Start of THE INPUT

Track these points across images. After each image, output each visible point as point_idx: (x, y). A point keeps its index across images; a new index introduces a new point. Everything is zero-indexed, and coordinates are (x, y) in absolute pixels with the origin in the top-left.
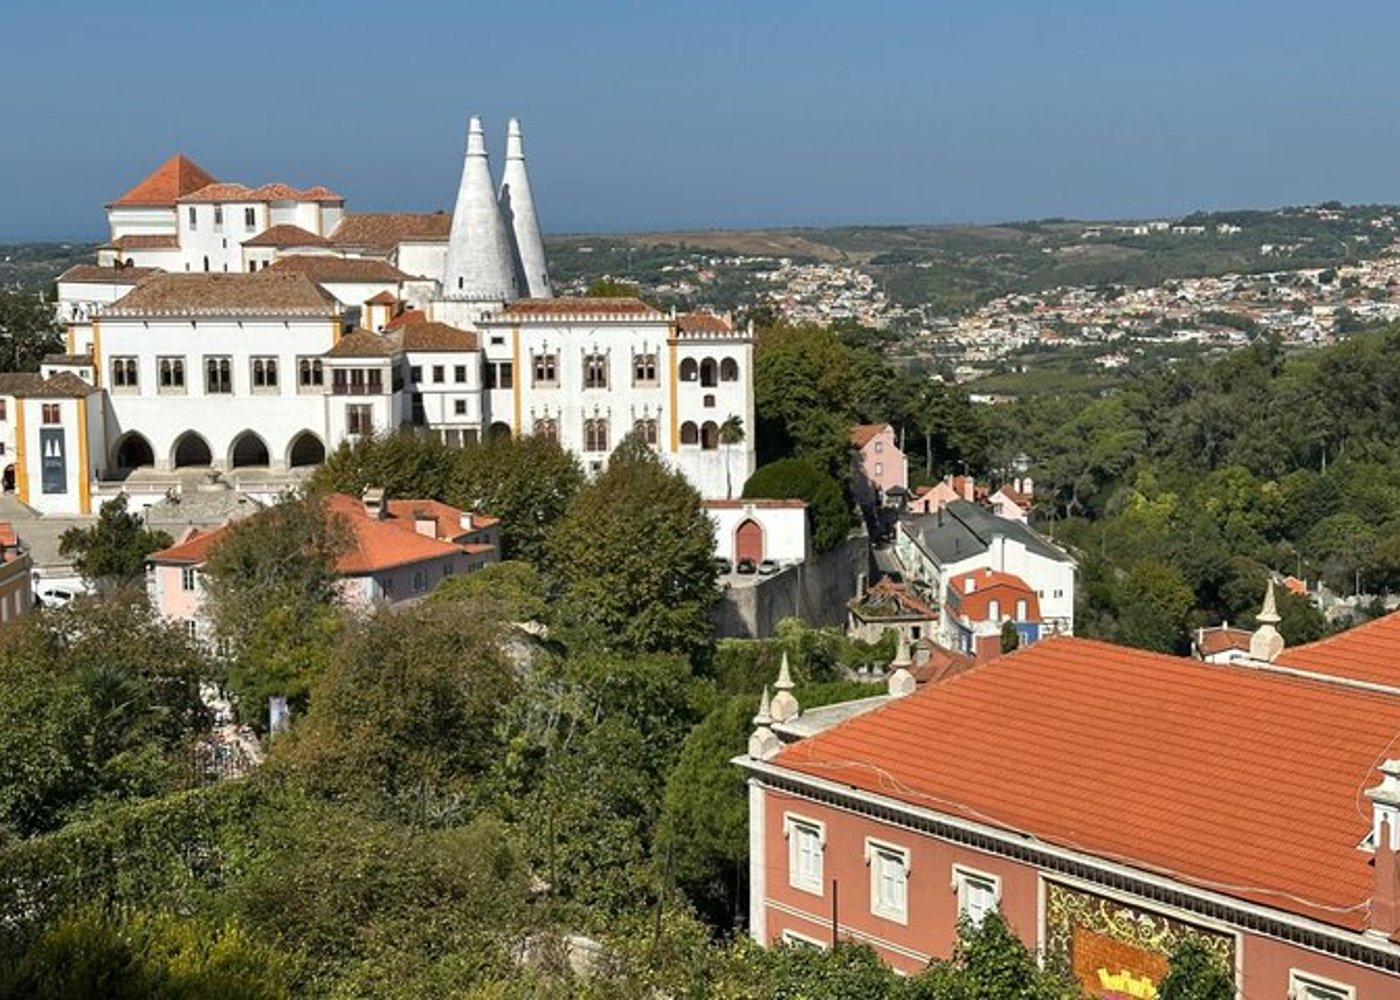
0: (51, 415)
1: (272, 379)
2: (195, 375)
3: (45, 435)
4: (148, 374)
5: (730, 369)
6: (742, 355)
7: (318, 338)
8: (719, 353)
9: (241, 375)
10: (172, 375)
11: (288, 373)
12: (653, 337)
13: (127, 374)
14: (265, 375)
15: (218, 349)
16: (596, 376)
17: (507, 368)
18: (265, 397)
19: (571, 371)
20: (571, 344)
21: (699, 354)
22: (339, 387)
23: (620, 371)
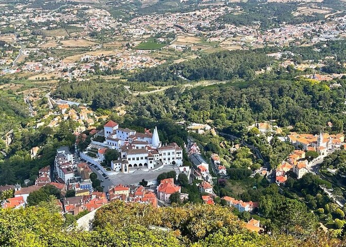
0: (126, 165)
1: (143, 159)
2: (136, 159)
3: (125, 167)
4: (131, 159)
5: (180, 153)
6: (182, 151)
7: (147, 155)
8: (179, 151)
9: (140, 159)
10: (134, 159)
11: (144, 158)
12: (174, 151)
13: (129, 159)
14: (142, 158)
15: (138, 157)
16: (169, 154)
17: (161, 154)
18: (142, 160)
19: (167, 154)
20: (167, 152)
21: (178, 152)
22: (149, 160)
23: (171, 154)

End of THE INPUT

Set the listing down in full and exactly. Pictures within it should not appear in the copy.

Track these points across images. After each image, output each visible point as point_idx: (x, y). A point keeps its index across images; a new index introduces a new point. Everything is zero-indexed, and coordinates are (x, y) in absolute pixels with the origin in the top-left.
0: (51, 415)
1: (272, 379)
2: (195, 375)
3: (45, 435)
4: (148, 374)
5: (730, 369)
6: (742, 355)
7: (318, 338)
8: (719, 353)
9: (241, 375)
10: (172, 375)
11: (288, 373)
12: (653, 337)
13: (127, 374)
14: (265, 375)
15: (218, 349)
16: (596, 376)
17: (507, 368)
18: (265, 397)
19: (571, 371)
20: (571, 344)
21: (699, 354)
22: (339, 387)
23: (620, 371)
0: (126, 165)
1: (143, 159)
2: (136, 159)
3: (125, 167)
4: (131, 159)
5: (180, 153)
6: (182, 151)
7: (147, 155)
8: (179, 151)
9: (140, 159)
10: (134, 159)
11: (144, 158)
12: (174, 151)
13: (129, 159)
14: (142, 158)
15: (138, 157)
16: (169, 154)
17: (161, 154)
18: (142, 160)
19: (167, 154)
20: (167, 152)
21: (178, 152)
22: (149, 160)
23: (171, 154)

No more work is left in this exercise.